All These Years & Pollard's Still Being Smeared

January 14, 199 - Sidney Zion - New York Daily News Online

Imagine Trent Lott asking Bob Barr whether the Senate should convict Bill Clinton, and you have Bill Clinton polling his national security advisers on Jonathan Pollard.

We are supposed to take this "review" of Pollard's outrageous life sentence seriously? Clinton agreed with alacrity at the Wye River summit to release Pollard, without any threat from Israeli Prime Minister Benjamin Netanyahu.

He backed off under a threat from CIA Director George Tenet, who said he'd resign if Pollard were freed. The White House spinmeisters turned Bibi into a blackmailer; they said he told Clinton he'd kill the deal with Yasser Arafat unless he could take Pollard back to Israel.

It was a lie, but not half the lie the Reagan Justice Department pulled off when it violated a plea bargain with Pollard that would have given the American spy for Israel a sentence of no more than 10 to 15 years.

The government, desperate for a deal for reasons ranging from the fact that a trial would reveal that we were supporting Saddam Hussein and keeping Israel in the dark about Syria's death weaponry to the reality that the case against Pollard was weak, agreed to ask for a "substantial sentence," understood to be something like what other American spies for American allies had received — and none had gotten more than 10 years.

An hour before sentencing, Defense Secretary Caspar Weinberger delivered a secret memo to the judge proclaiming Pollard "the worst spy in American history." So Pollard got what no other defendant ever got for pleading guilty — the maximum sentence. And now, Clinton asks the intelligence guys to advise him on whether he should grant clemency.

The 'Intelligence' Dance

These are the very people who should be out of the question. Pollard cannot possibly be a security risk after 13 years in prison — it's a sick joke to suggest such a thing.
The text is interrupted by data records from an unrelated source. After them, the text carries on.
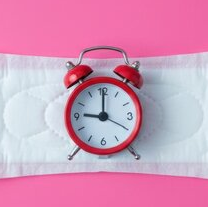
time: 9:00
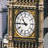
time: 10:45
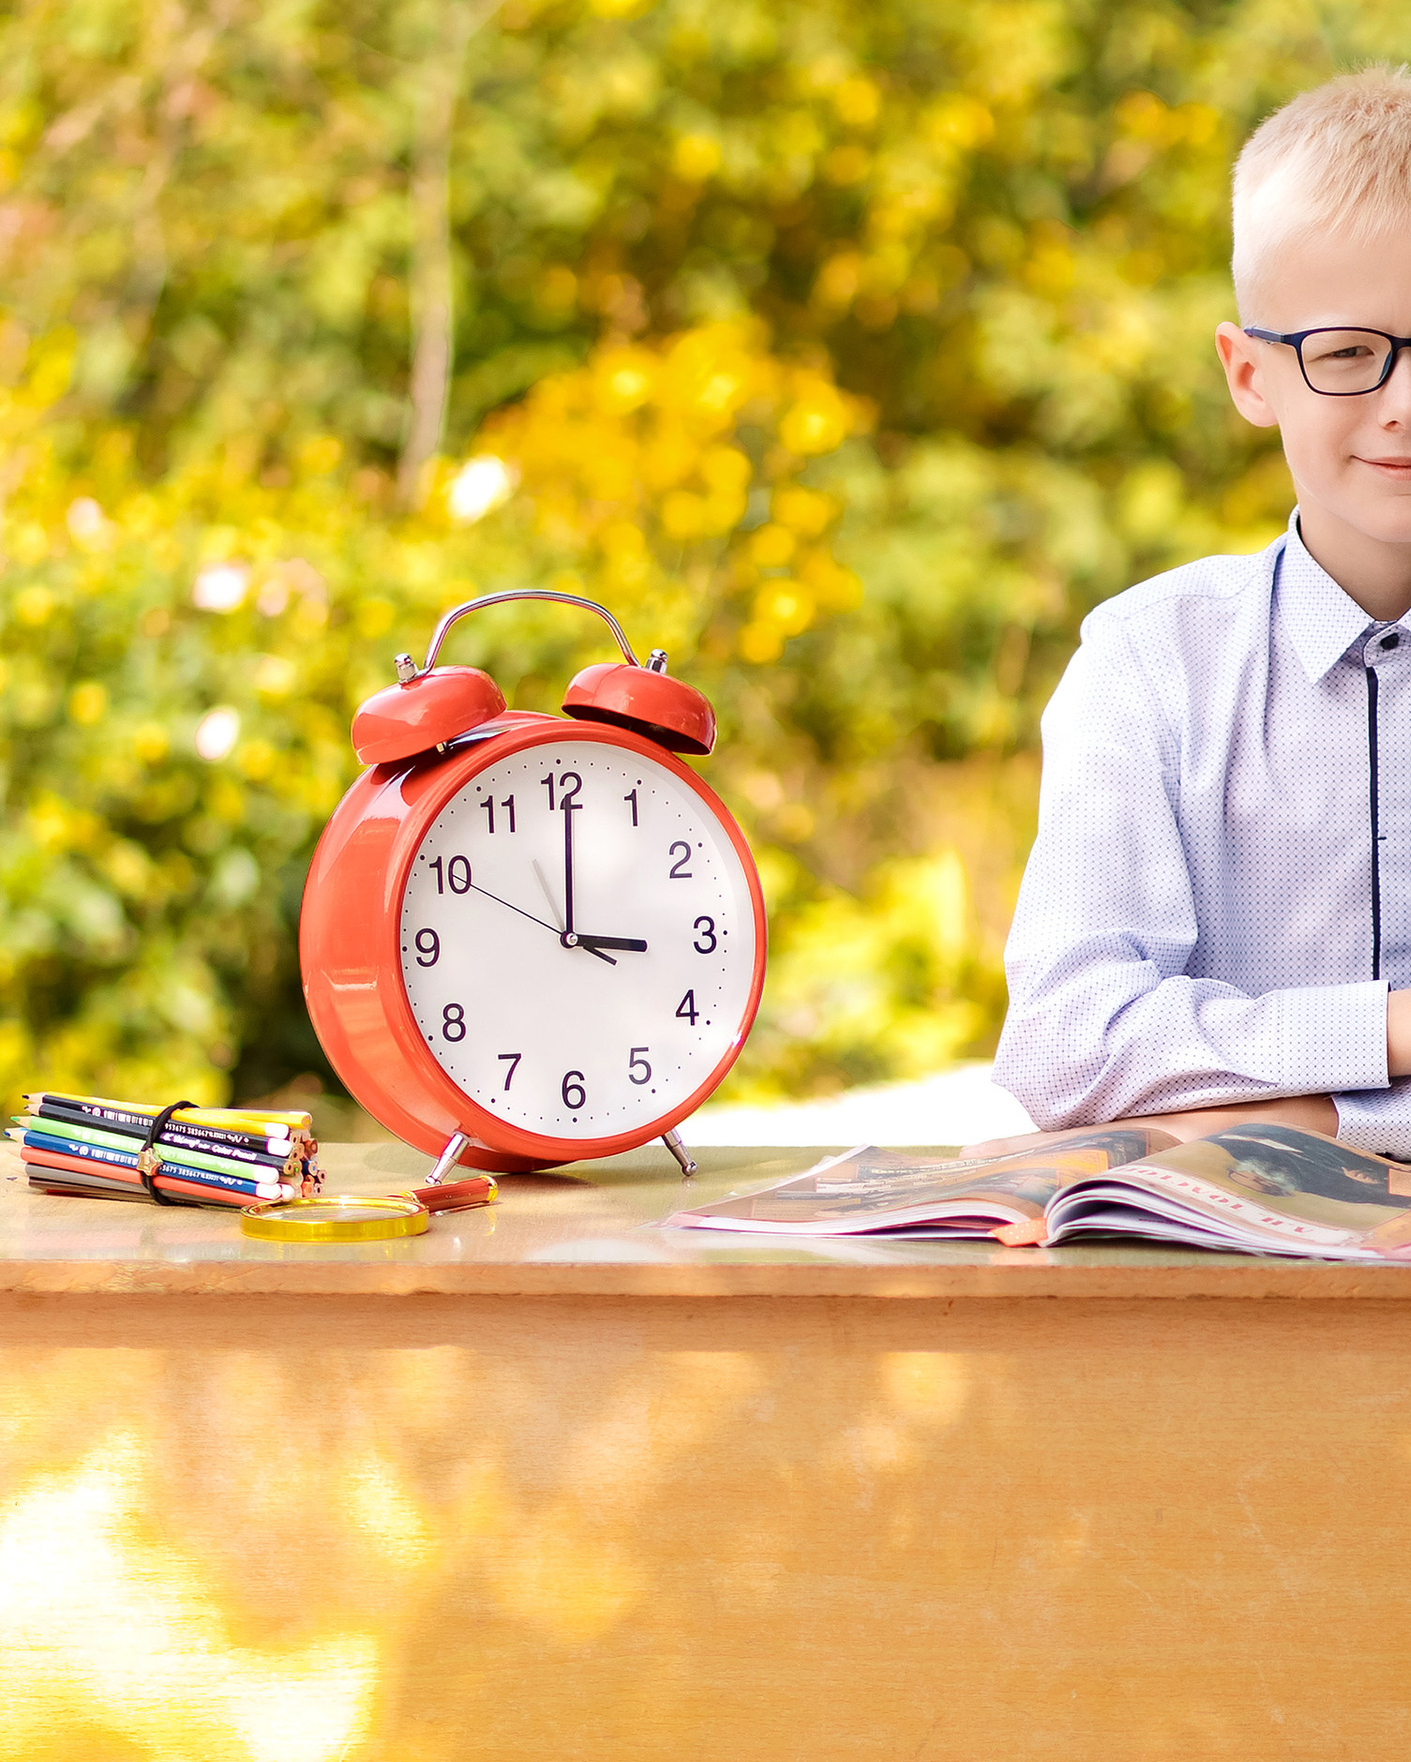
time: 3:00
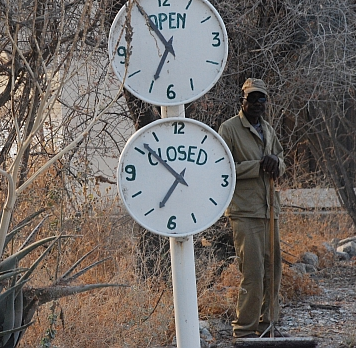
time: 6:51
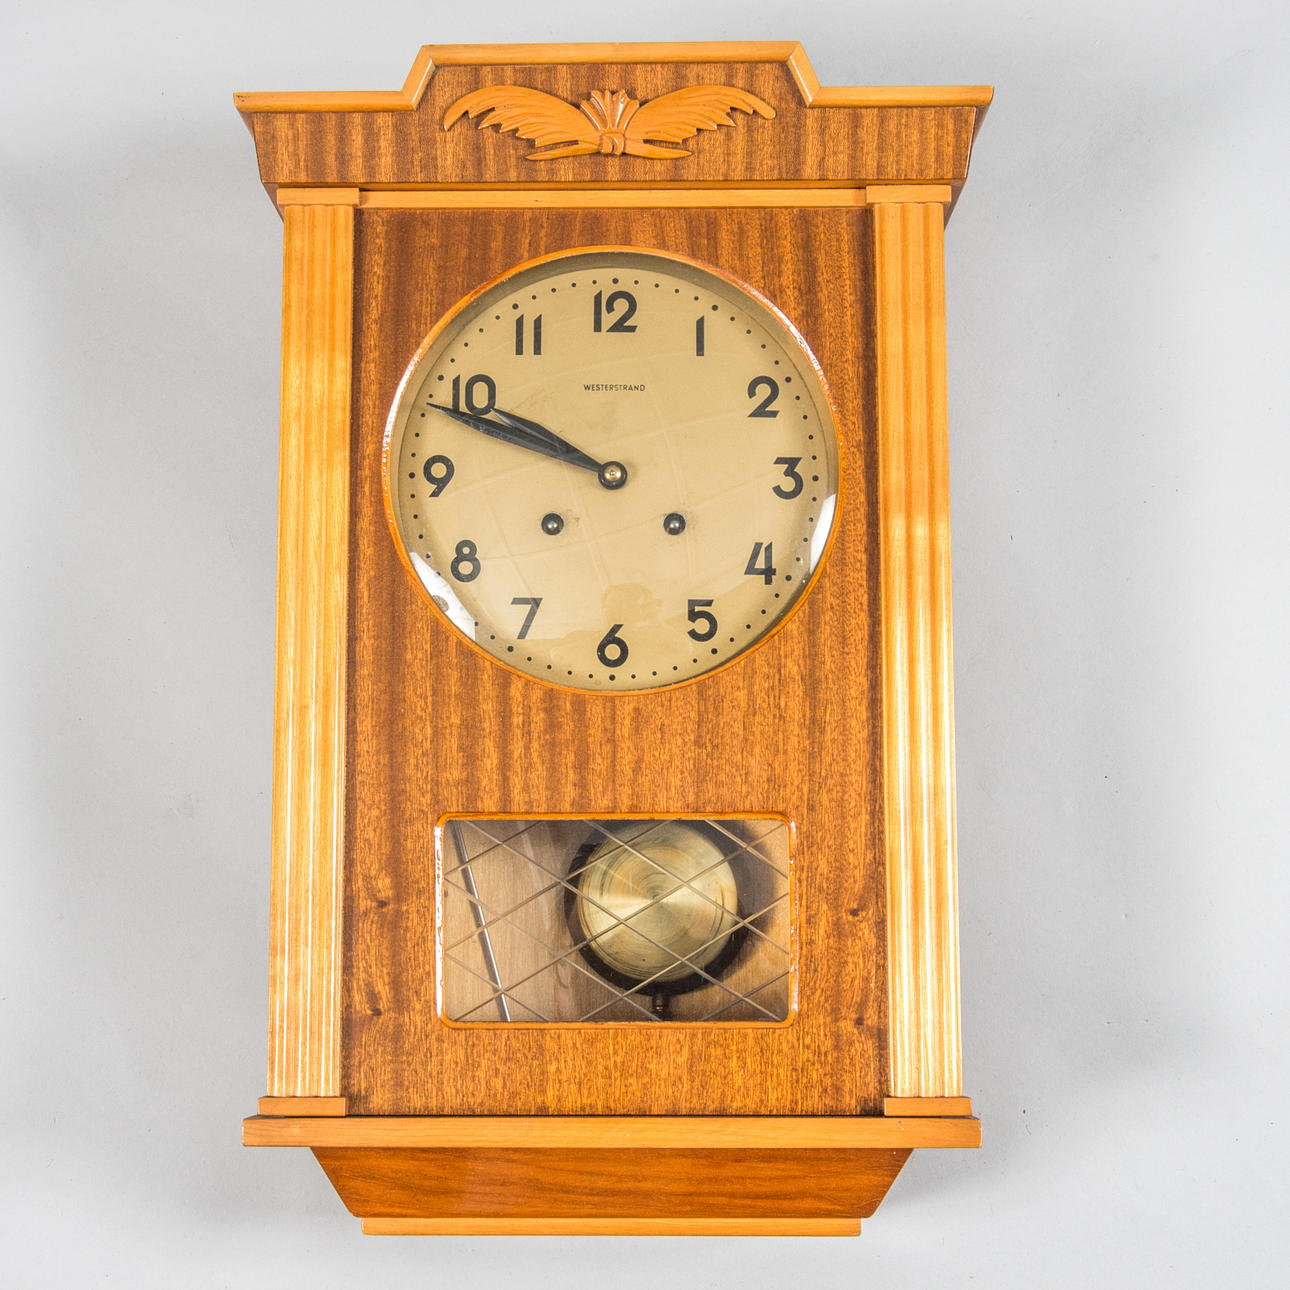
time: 9:48
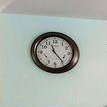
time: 11:23
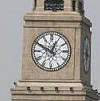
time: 12:49
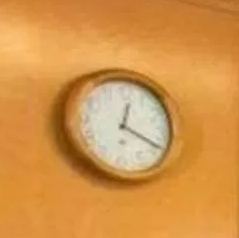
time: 12:18
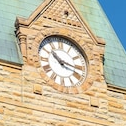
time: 10:17
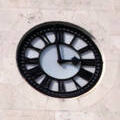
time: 2:58
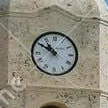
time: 10:50
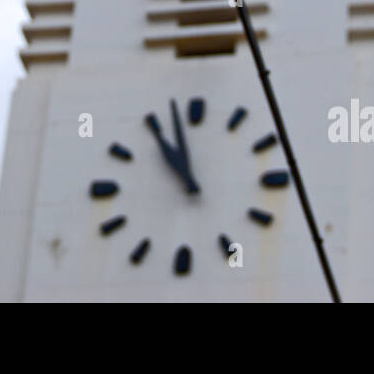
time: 10:57
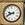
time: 9:41
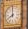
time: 7:59
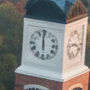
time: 5:59
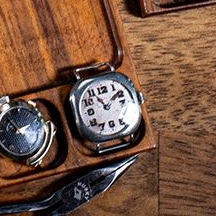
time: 11:08
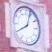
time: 8:03
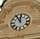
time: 11:54
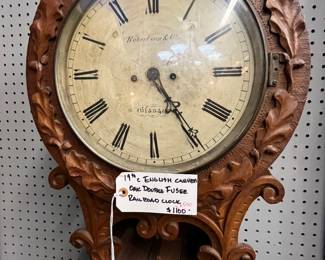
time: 4:24
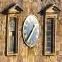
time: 7:37
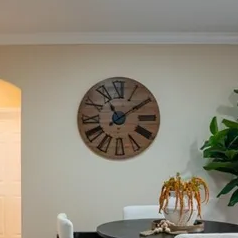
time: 11:09
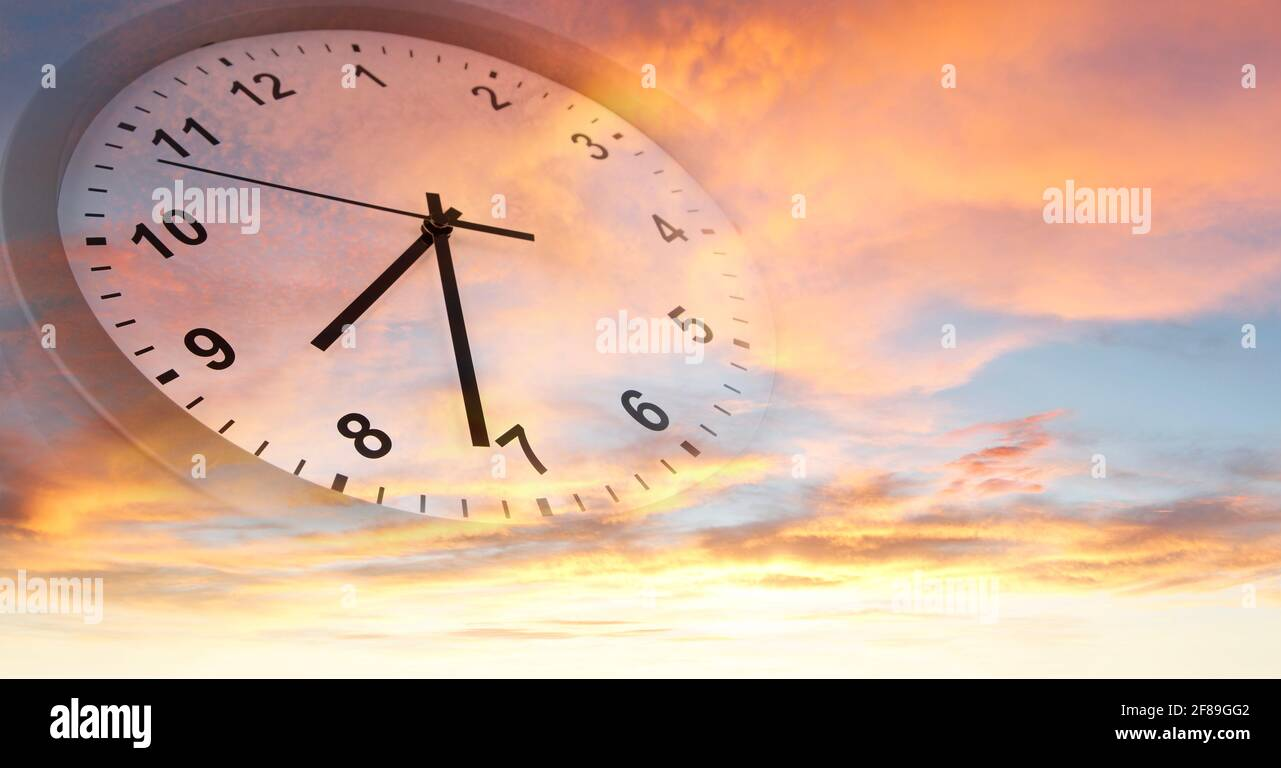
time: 7:31
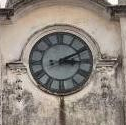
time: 3:10
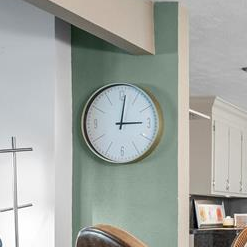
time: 3:01
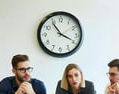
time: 3:54
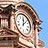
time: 12:07
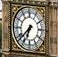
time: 6:38
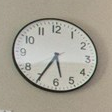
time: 5:35
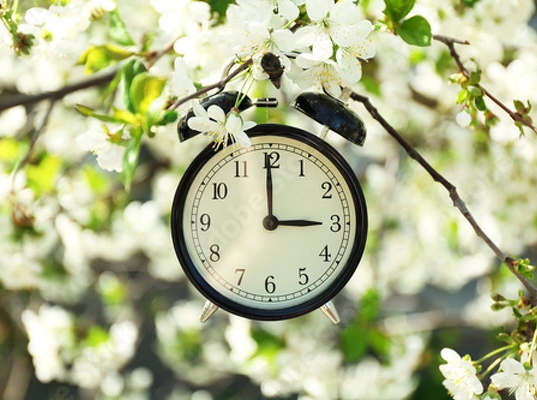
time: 2:59
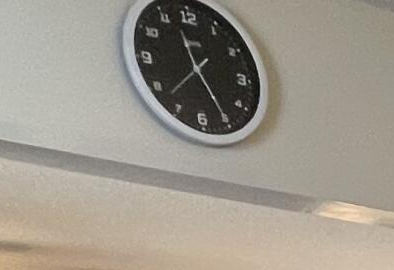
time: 11:37
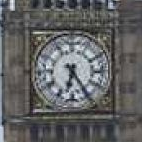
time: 6:24
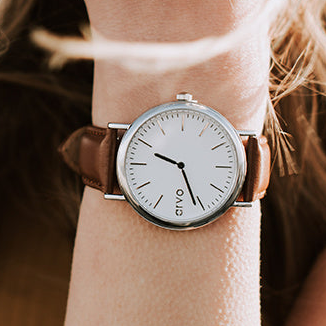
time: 9:26
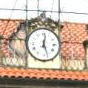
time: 12:26
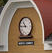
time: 10:45
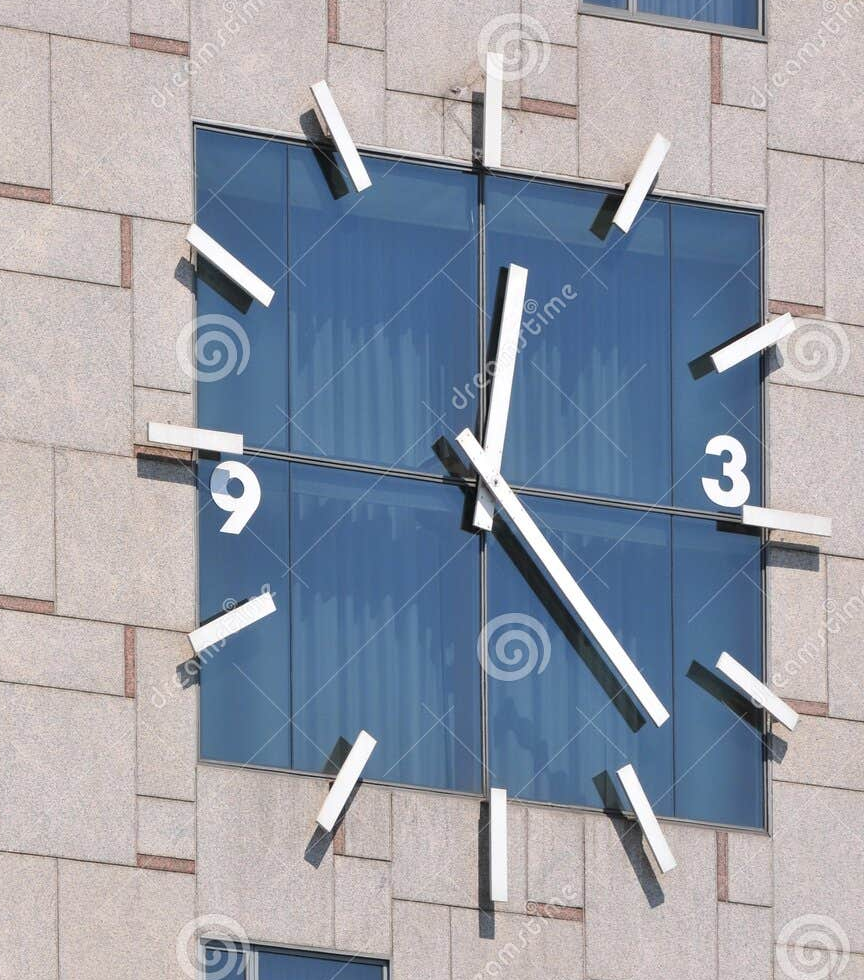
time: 12:22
But Clinton invited the orchestra, and we are supposed to dance to the music. And what an orchestra! Tommy Dorsey in his heyday couldn't do what we are witnessing now from the great "intelligence community" that allowed Pollard through its net and will never forgive him for the embarrassment.

The latest dance came in The New Yorker from Seymour Hersh, my old colleague on The New York Times, who goes beyond Cappy Weinberger in defining Pollard as the spy of the century.

Sy Hersh assures me that he is no cat's-paw to the intelligence community, he did this piece on his own. I believe him, not only because he's an old friend, but because the national security crowd could never figure out a slander of Pollard like this on their own.

Hersh has him delivering immense secrets to the Soviet Union through Israel. Nothing in the indictment of Pollard comes close to such an accusation, and Hersh's sources are anonymous.

But what interests me most in Sy's account is his story that what upset the Americans more than anything was that Pollard's spying informed the Israelis that we were spying on them.

Everybody who ever took a look at the U.S. Embassy in Tel Aviv knew that the joint was honeycombed with CIA agents. But who reported it? Sy Hersh lets us know in living color.

I asked Hersh why this didn't seem to bother him. I said: "Is it because you and our government view Israel as a client state so that it's legitimate for us to spy on Israel but not vice versa?"

"It's a good question," Hersh said.

The more immediate question goes to Janet Reno, the attorney general, who still has not responded to Clinton's request for advice. If the Justice Department was willing to deal for 10 years with Pollard, how, in all justice, can you keep him on ice for the rest of his life?